Several Uruguayan celebrities and sports figures participated in radio and television spots ahead of the consultation ballot urging people to vote to require a referendum that would allow "profound discussion to reach a decision that truly represents the majority."
About 20 feminist organizations and unions waged a counter-campaign using the motto "I won't vote. What about you?" They argued that a ban would not curb abortions, but only keep women from getting proper care.
About 400 abortions a month have been conducted since the law took effect, Deputy Health Minister Leonel Briozzo said.
It's unclear how many were carried out before the law.
"We don't have trusted statistics because it is a social practice that is not accepted and up until recently it was a crime," Constanza Moreira, a ruling-party lawmaker, told local radio.
About 45,000 babies are born each year in Uruguay, which has about 3.2 million people.
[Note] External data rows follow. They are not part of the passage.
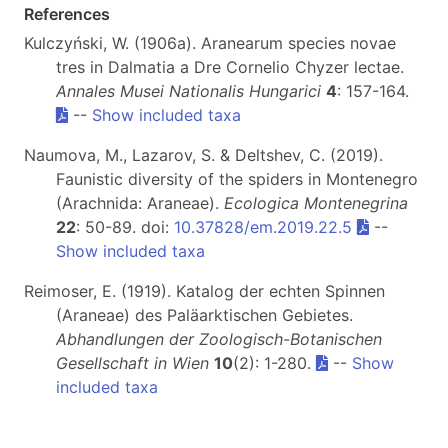
References
Kulczyński, W. (1906a). Aranearum species novae
tres in Dalmatia a Dre Cornelio Chyzer lectae.
Annales Musei Nationalis Hungarici
4
: 157-164.
--
Show included taxa
Naumova, M., Lazarov, S. & Deltshev, C. (2019).
Faunistic diversity of the spiders in Montenegro
(Arachnida: Araneae).
Ecologica Montenegrina
22
: 50-89. doi:
10.37828/em.2019.22.5
--
Show included taxa
Reimoser, E. (1919). Katalog der echten Spinnen
(Araneae) des Paläarktischen Gebietes.
Abhandlungen der Zoologisch-Botanischen
Gesellschaft in Wien
10
(2): 1-280.
--
Show
included taxa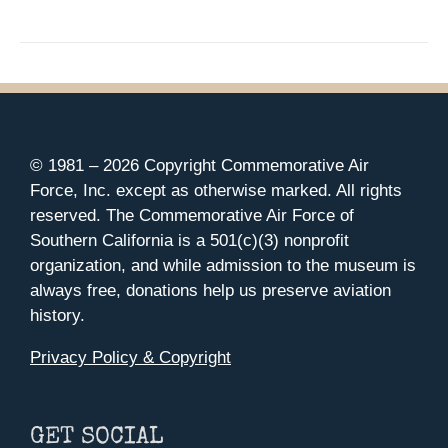
© 1981 –
2026 Copyright Commemorative Air
Force, Inc. except as otherwise marked. All rights
reserved. The Commemorative Air Force of
Southern California is a 501(c)(3) nonprofit
organization, and while admission to the museum is
always free, donations help us preserve aviation
history.
Privacy Policy & Copyright
GET SOCIAL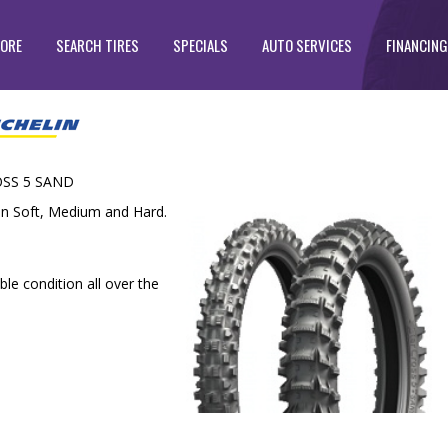
TORE
SEARCH TIRES
SPECIALS
AUTO SERVICES
FINANCING
SS 5 SAND
in Soft, Medium and Hard.
le condition all over the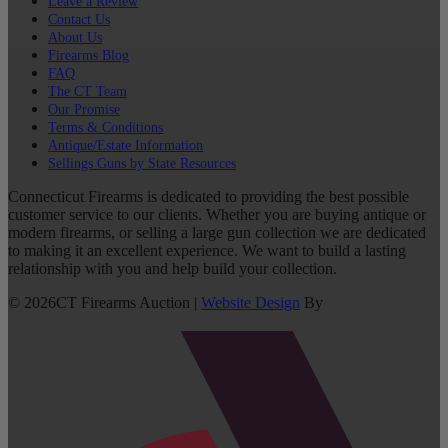
Leave a Review
Contact Us
About Us
Firearms Blog
FAQ
The CT Team
Our Promise
Terms & Conditions
Antique/Estate Information
Sellings Guns by State Resources
Connecticut Firearms is dedicated to providing the best possible
customer service to our clients. Whether you are buying antique or
modern firearms, or selling a large gun collection we are dedicated
to making it an excellent experience. We want to build a lasting
relationship with you and help build your collection.
©
2026
CT Firearms Auction
|
Website Design
By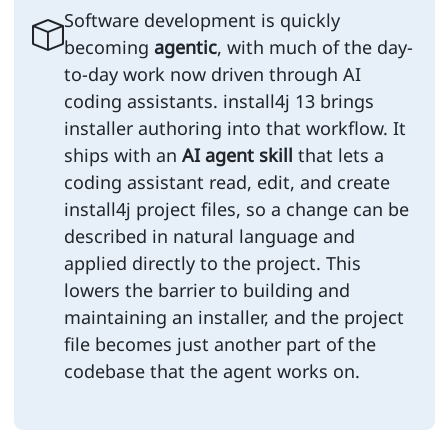
Software development is quickly
becoming
agentic
, with much of the day-
to-day work now driven through AI
coding assistants. install4j 13 brings
installer authoring into that workflow. It
ships with an
AI agent skill
that lets a
coding assistant read, edit, and create
install4j project files, so a change can be
described in natural language and
applied directly to the project. This
lowers the barrier to building and
maintaining an installer, and the project
file becomes just another part of the
codebase that the agent works on.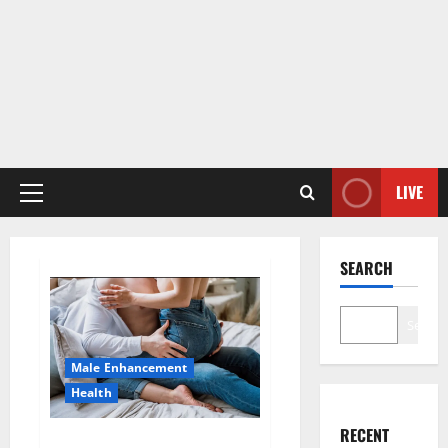
LIVE
Primary
Menu
SEARCH
Search
Male Enhancement
Health
RECENT
Hard Steel Male Enhancement?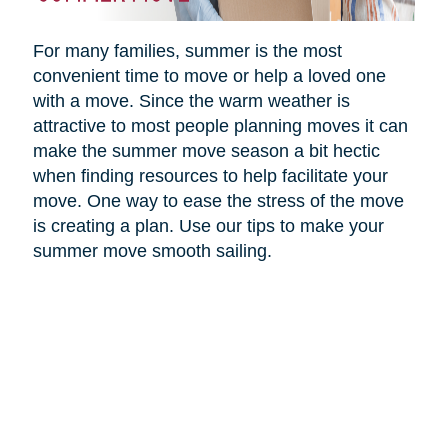
For many families, summer is the most
convenient time to move or help a loved one
with a move. Since the warm weather is
attractive to most people planning moves it can
make the summer move season a bit hectic
when finding resources to help facilitate your
move. One way to ease the stress of the move
is creating a plan. Use our tips to make your
summer move smooth sailing.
Several polls say Uruguayans are roughly split when it comes to abortion, and abortion-rights proponents had to make compromises to pass the law. Those include a requirement that women justify their request for an abortion to a panel of at least three professionals – gynecologist, psychologist and social worker – and listen to advice about alternatives including adoption and support services for a child. Women must then wait five days to reflect on the decision.
Cuba, which allows abortions in the first 10 weeks of pregnancy, is the only country in Latin America where legal abortion is common. Argentina and Colombia allow it only in cases of rape or when the mother's life is endangered. Colombia also allows it when there is proof of fetal malformation. Mexico City has legalized first-trimester abortions, but there are restrictions in most other parts of that country.